Tartufi, polenta e castagne, l’autunno in tavola a Canterano, Cantiano e Donnas

Tartufi, polenta e castagne, l’autunno in tavola a Canterano, Cantiano e Donnas
di Fuoriporta.org

Nelle sagre del weekend grandi protagonisti saranno i sapori dell’autunno. E’ il caso del tartufo nero pregiato e del tartufo scorzone che a Canterano, piccolo borgo laziale dove il tempo sembra essersi fermato, nobiliteranno il gusto di tante ricette. L’appuntamento è fissato per il 13 e 14 e ancora il 20 e 21 ottobre: negli stand gastronomici - aperti il sabato dalle 12 alle 22 e la domenica dalle 12 alle 17 - il pregiato tubero raccolto nei boschi che circondano il paese nobiliterà il gusto delle bruschette, della pasta fatta in casa e delle uova. Sarà difficile resistere al richiamo di un evento nel quale la gioia del palato e il divertimento sono assicurati: ad accompagnare le ricette proposte sarà il vino rosso della zona, mentre l’intrattenimento verrà garantito dagli spettacoli di musica popolare dal vivo. Il tutto all’interno di un luogo dal fascino magico abitato da 400 persone che si affaccia sulla conca dell’Aniene, dal quale si possono ammirare dall’alto i monasteri di San Benedetto e di Santa Scolastica, oltre al maestoso Monte Livata.

Dalle parti di Canterano la presenza dell’uomo ha origini antichissime che riportano addirittura alla popolazione dei Pelasgi, nomadi provenienti dalla Mesopotamia che, passando dalla Siria, si stabilirono sulle coste laziali fino alle alture della Valle dell'Aniene: i resti di antiche mura poligonali confermano questa tesi, e proprio nei pressi di questi resti è possibile addentrarsi in profonde grotte sotterranee che furono utilizzate come riparo dalle popolazioni che per millenni hanno abitato questi luoghi. 

Spostandosi dal Lazio alle Marche, nel grazioso borgo di Cantiano (Pesaro e Urbino) tornerà il 13, 14 e il 21 ottobre la storica “Fiera Cavalli”: protagonista dell’eventosarà il “Cavallo del Catria”, una razza autoctona dai tratti sobri e robusti allevata allo stato brado, di grande fascino per le sue capacità di “lavoratore” ieri e di “sportivo” oggi, oltreché per le prelibate carni. Saranno in mostra centinaia di esemplari, con attività pensate per coinvolgere grandi e piccini tra caroselli, dimostrazioni di scuole equestri e di mountain trail, corteo e monta da lavoro storica, ma anche gare agonistiche e un giro in carrozza per tutti. Tappa del Grand Tour delle Marche, varato da Tipicità ed ANCI Marche, la manifestazione darà spazio anche ai piatti della tradizione e ai migliori prodotti del territorio: circondato da suggestive faggete, il borgo è famoso per la sua amarena e per il pane di Chiaserna, oltre che per la polenta alla carbonara, la birra del Catria, il tartufo ed i prodotti del bosco.

Alla scoperta delle castagne italiane

Un altro frutto tipico dell’autunno, la castagna, sarà protagonista in Valle d’Aosta in un paese, Donnas, il cui nome deriva proprio da una particolare qualità del frutto: la “donnasc”. Il centro storico del borgo - fra i meglio conservati della regione - si vestirà a festa dal 12 al 14 ottobre con degustazioni, cene a tema e la gara di “Mendaye”, una divertente competizione tra i caldarrostai aperta a tutti, nell’ambito della quale sarà assegnata la Castagna d’oro.

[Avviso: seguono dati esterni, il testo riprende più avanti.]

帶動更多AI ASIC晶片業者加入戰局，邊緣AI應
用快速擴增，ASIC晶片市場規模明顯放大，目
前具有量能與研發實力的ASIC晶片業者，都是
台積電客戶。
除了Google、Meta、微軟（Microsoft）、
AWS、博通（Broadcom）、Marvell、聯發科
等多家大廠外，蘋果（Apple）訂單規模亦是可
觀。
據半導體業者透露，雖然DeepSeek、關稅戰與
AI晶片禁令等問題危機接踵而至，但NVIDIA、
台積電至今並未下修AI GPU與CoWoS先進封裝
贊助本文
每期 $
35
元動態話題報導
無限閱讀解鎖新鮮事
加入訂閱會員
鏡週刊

Appuntamento con i formaggi di malga

A Tassullo, intanto, è tutto pronto per “Formai dal Mont”, la manifestazione che esalterà il patrimonio unico di sapori e profumi dei formaggi di malga: l’appuntamento è fissato il 20 e il 21 ottobre nella splendida cornice di Castel Valer tra degustazioni, intrattenimenti per i più piccoli e rievocazioni di antichi mestieri. E anche il borgo umbro di Città della Pieve scalda i motori per “Zafferiamo”, l’evento in programma dal 19 al 21 ottobre che proporrà la gustosa e affascinante spezia in tutte le sue possibili sfaccettature, dalla gastronomia all’arte, fino alla cosmesi.